> PROVIDED RECORDS:
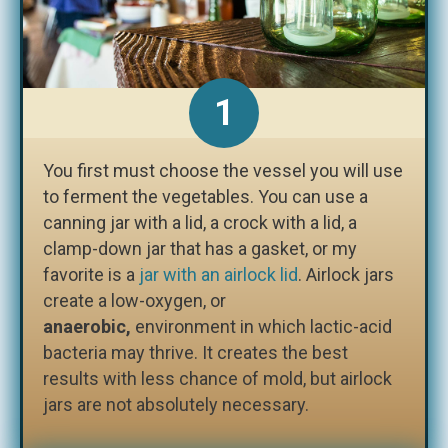
1
You first must choose the vessel you will use
to ferment the vegetables. You can use a
canning jar with a lid, a crock with a lid, a
clamp-down jar that has a gasket, or my
favorite is a
jar with an airlock lid
. Airlock jars
create a low-oxygen, or
anaerobic,
environment in which lactic-acid
bacteria may thrive. It creates the best
results with less chance of mold, but airlock
jars are not absolutely necessary.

> WHAT TO WORK ON: Restate exactly each line of the data from the one bearing "to ferment the vegetables. You can use a" to the end, and add nothing.

> FINAL ANSWER:
to ferment the vegetables. You can use a
canning jar with a lid, a crock with a lid, a
clamp-down jar that has a gasket, or my
favorite is a
jar with an airlock lid
. Airlock jars
create a low-oxygen, or
anaerobic,
environment in which lactic-acid
bacteria may thrive. It creates the best
results with less chance of mold, but airlock
jars are not absolutely necessary.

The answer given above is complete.